В июле немцы попёрли на Сталинград с целью отрезать Красную армию от снабжения Бакинской нефтью. Полезли на Кавказ.
Продолжалась ''мясорубка'' в Воронеже.
Но почему-то наши преподы считали (или их так сверху настроили), что немцы жаждут повторить прошлогодний поход на Москву. И видели главную битву будущего под Ржевом.
12 июля создали Сталинградский фронт. Нас по-тихому предупредили, что почти вся наша группа, кроме бомбардировщиков, пойдёт туда после экзаменов в августе. Дали список авиаполков, где есть или будут плановые вакансии комиссаров.
Я, вспомнив восторги Гетмана, выбрал Н-ский штурмовой авиаполк, летающий на Ил-2. мне всё равно где комиссарить, а штурмовики всегда на острие удара. Их работа зримо видна с земли. Легче получать подтверждение от пехоты.
Все шло хорошо, я уже потихонечку готовился к отъезду, как вдруг меня как мешком из-за угла: Ленка сделала аборт. В своём госпитале. Оперировала ее Шумская, та давно руку набила на таких операциях еще студенткой на товарках.
Вот никак не думал, что меня это так достанет.
Ленка оправдывалась агрессивно.
— Ты сейчас убежишь на фронт, а я? Что буду делать я и на что жить? Когда меня уволят из армии на пятом месяце беременности, и я сяду на шею родителям на две их рабочие карточки. С младенцем. Так на их шее две девки несовершеннолетние уже сидят. После иждивенческой корточки в декрете пойду я в гражданскую больничку, где и оклад меньше и за шпалу не заплатят, и пайка командирского нет, а вкалывать придётся также. Никаких детей до конца войны. Потом хоть пятерых.

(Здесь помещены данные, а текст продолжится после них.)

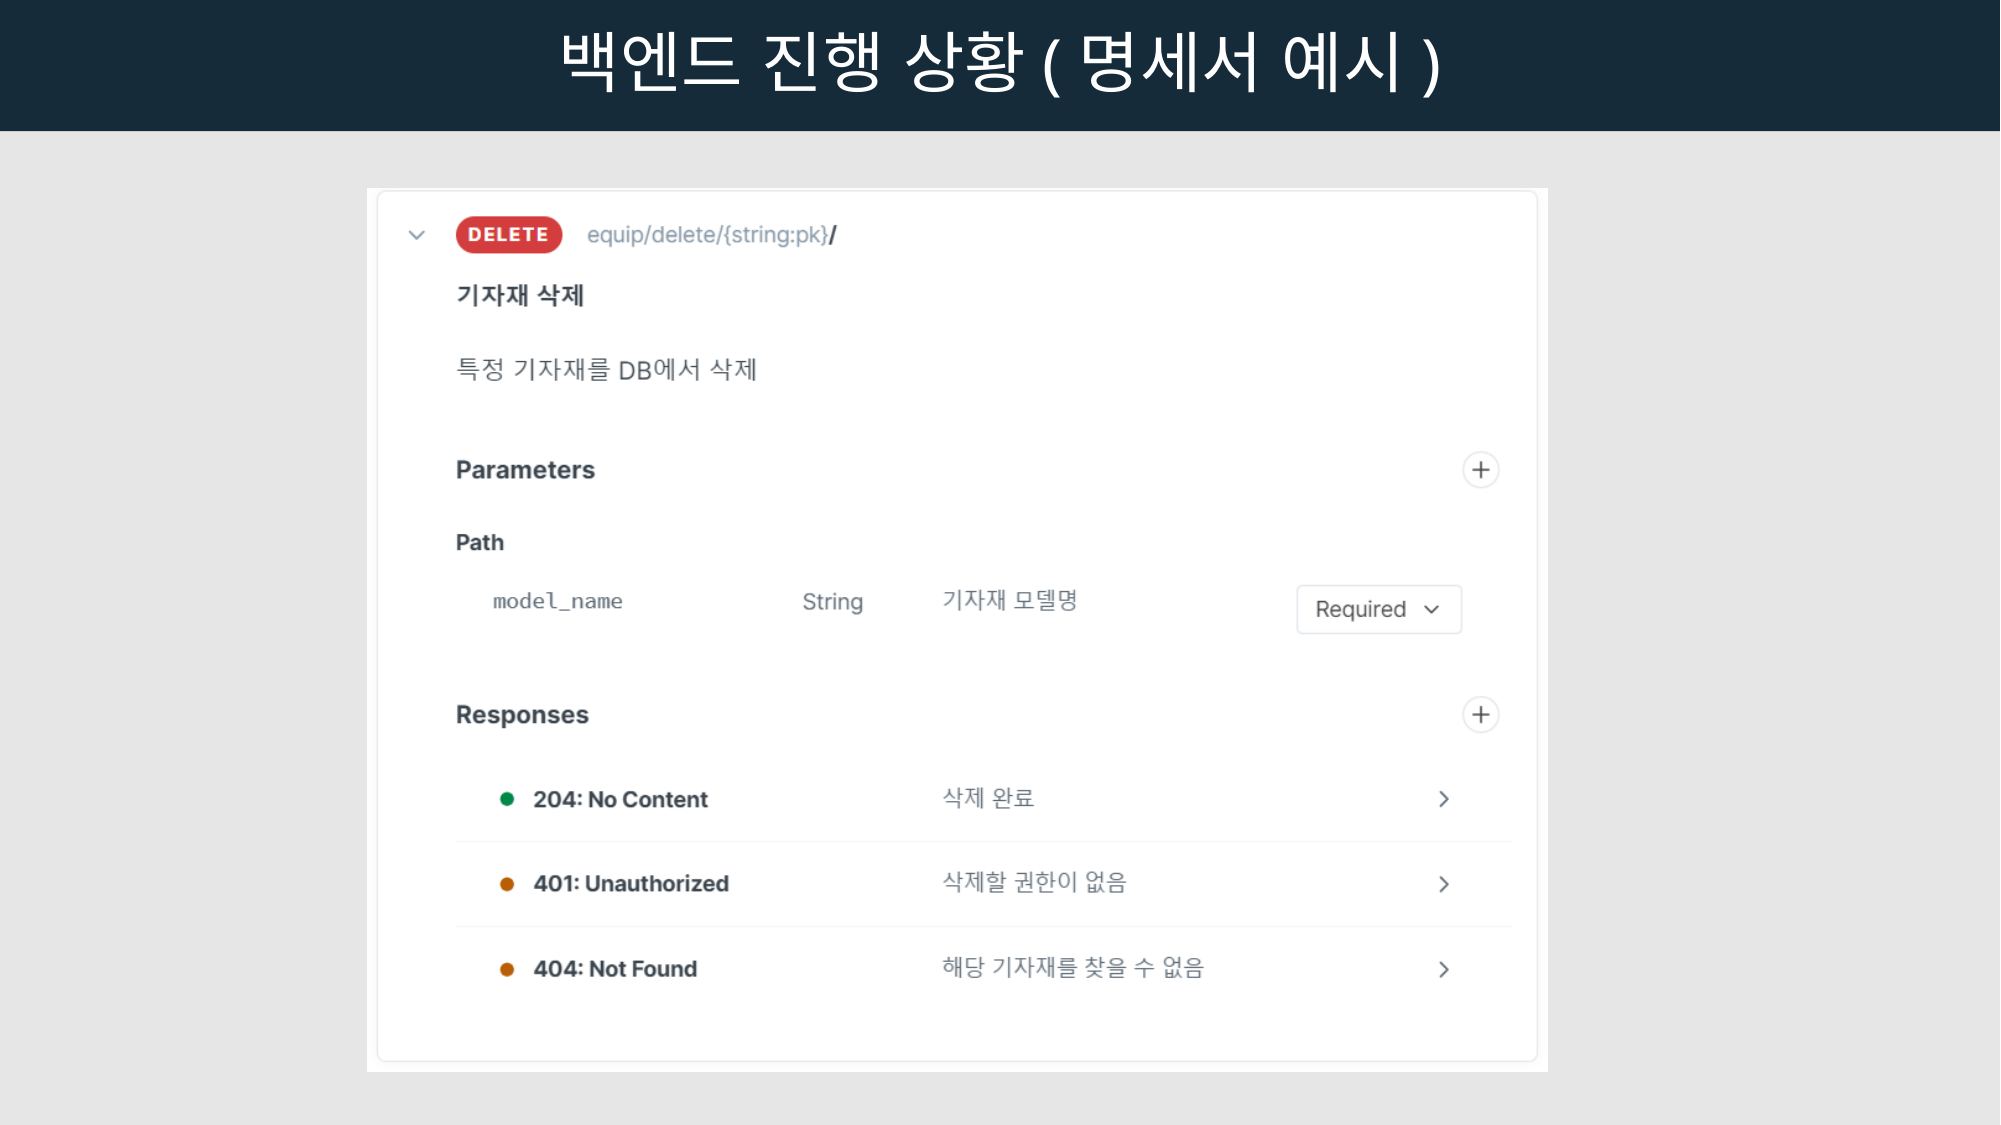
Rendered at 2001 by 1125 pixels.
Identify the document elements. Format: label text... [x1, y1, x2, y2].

text_box [0, 0, 2000, 132]
picture [366, 188, 1548, 1072]
text_box 백엔드 진행 상황(명세서 예시) [543, 13, 1457, 109]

Правда, к моему отлёту мы помирились. Но я был рад, что уезжаю. Терпеть, как раньше, медицинские разговоры за столом не было у меня уже стимула. Меня забраковали как отца и, по большому счету, как мужчину. Приняла решение прервать беременность Костикова самостоятельно и со мной даже не посоветовалась. Поставила перед фактом. Фактом того, что беременность уже была.
Сдал я все зачёты и экзамен на ''отлично'', и был аттестован на батальонного комиссара.
Староста наш получил в петлицы три шпалы старшего батальонного комиссара. Наш майор был рад и не скрывал этого.
Наш единственный лейтенант — старшего политрука сразу.
В основном группа состояла теперь из старших политруков — их всех на фронт. Остальные, которые не отличники, аттестованы вровень со своими воинскими званиями. Старших лейтенантов, которые стали просто политруками, отправили принудительно в запасные авиаполки. Как ни возмущались они, им один ответ: ''Там тоже комиссары нужны''.
— Все возмущения обратите на себя, товарищи. Надо было лучше учиться, — прочитал нам проповедь куратор.